Aside from cost and inter-company co-operation complications they face, ocean carriers and other key links in the global supply chain have concerns about increased threats of cyberattacks that will accompany a more digitized shipping sector.

But, as the ITF notes, establishing at least minimum cybersecurity standards within the industry and systematically raising company and employee awareness about potential cybersecurity breaches would go a long way to reducing their threat to shipping operations.

The financial, environmental and economic benefits of applying digital efficiencies to the global supply chain far outweigh the potential disruption from cybercrime.

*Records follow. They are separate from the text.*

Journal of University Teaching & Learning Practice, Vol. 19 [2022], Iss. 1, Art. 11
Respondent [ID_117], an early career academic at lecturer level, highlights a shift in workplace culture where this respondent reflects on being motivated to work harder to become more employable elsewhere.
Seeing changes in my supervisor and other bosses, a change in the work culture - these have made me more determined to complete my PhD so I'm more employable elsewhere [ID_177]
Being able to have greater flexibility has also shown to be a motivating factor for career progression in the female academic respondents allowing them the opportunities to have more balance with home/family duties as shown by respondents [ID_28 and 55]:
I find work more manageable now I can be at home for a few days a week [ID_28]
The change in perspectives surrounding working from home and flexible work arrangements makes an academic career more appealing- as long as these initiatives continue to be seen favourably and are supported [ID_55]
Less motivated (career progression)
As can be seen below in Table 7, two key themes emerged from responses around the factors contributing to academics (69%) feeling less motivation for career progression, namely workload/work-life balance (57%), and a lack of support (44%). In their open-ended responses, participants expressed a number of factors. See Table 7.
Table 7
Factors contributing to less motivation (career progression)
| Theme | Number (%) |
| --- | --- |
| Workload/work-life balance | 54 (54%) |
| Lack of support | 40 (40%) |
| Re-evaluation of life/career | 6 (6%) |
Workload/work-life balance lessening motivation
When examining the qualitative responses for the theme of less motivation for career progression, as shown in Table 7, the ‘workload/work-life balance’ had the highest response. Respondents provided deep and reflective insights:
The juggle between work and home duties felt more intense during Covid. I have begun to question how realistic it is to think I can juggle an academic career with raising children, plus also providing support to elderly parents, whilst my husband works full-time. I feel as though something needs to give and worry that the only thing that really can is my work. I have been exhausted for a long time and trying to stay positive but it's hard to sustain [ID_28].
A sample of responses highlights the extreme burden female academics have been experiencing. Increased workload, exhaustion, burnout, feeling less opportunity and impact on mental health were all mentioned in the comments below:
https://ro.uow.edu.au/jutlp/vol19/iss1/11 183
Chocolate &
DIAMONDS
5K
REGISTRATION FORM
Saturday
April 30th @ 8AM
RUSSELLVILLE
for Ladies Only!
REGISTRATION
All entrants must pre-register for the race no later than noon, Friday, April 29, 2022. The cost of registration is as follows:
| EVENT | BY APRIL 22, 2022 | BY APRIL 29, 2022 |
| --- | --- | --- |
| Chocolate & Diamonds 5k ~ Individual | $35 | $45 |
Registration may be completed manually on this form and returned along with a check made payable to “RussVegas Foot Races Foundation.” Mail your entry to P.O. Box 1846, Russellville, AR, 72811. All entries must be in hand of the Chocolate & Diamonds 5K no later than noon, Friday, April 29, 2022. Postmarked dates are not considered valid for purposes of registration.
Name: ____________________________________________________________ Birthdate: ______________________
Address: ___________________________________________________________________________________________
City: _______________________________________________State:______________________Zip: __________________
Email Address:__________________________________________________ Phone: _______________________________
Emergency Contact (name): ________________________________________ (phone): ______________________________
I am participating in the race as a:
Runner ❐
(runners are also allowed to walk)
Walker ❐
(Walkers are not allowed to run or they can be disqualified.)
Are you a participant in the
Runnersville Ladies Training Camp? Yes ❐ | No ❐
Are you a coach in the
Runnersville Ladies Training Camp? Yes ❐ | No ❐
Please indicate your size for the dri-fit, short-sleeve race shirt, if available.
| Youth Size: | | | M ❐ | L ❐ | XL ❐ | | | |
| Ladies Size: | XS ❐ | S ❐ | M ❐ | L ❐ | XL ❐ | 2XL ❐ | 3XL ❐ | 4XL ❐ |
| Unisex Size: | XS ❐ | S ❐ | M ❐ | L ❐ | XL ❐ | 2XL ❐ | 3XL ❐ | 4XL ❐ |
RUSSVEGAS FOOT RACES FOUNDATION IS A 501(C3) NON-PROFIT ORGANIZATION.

Vancouver-based Seaspan Corp. agrees.

Torsten Pedersen, the company’s chief operating officer, said digital transformation has become critically important for Seaspan, which is the world’s largest lessor of container ships. That importance is based not only on overall operational efficiencies for Seaspan but also on value-added propositions it can provide customers from deep data collection and environmental benefits it can generate from precise and automated measurements of moving containerized marine cargo from Point A to Point B.

“With the scale we have and with the scale that many of our customers have, even small improvements become bigger …,” Pedersen said. “On top of that, [because] we work with everybody, we can generate better benchmarking data, help our customers optimize their operations [and] then that’s a value-add for everybody. And while many of our big customers can benchmark themselves, we can benchmark them against everybody else.”

But, as the NSCTF report points out, because Canada remains behind other countries in modernizing its supply chain processes, “an intense and urgent focus on digitalization is needed to compete internationally.”

It estimates that investments of $4.4 trillion, or approximately $88 billion annually, are needed over the next 50 years to retool a transportation supply chain that “is reaching its limits.”

The main challenge here will be rethinking how the country approves and executes major infrastructure projects.

“To address our supply chain challenges, we need more infrastructure, we need better rail connections, better road connections, ports, bigger terminals,” said Kancens. “And that’s all great, yet we live in a country where the approval process for major infrastructure projects is really, really bogged down.”

She added that the main challenges in Canada and in other countries are more on the government regulatory side than on the technology side of the equation.

“It’s everything that’s on the analog side. It’s getting institutional buy in; it’s getting stakeholders, particularly on the government side, to change the accepted way of doing things. It’s behavioural change. And it’s difficult to implement. You also need leadership. You need people within government to advocate for this or it’s just not going to move. So, it’s driving the need for institutional change … and you’re not going to get that without political will.”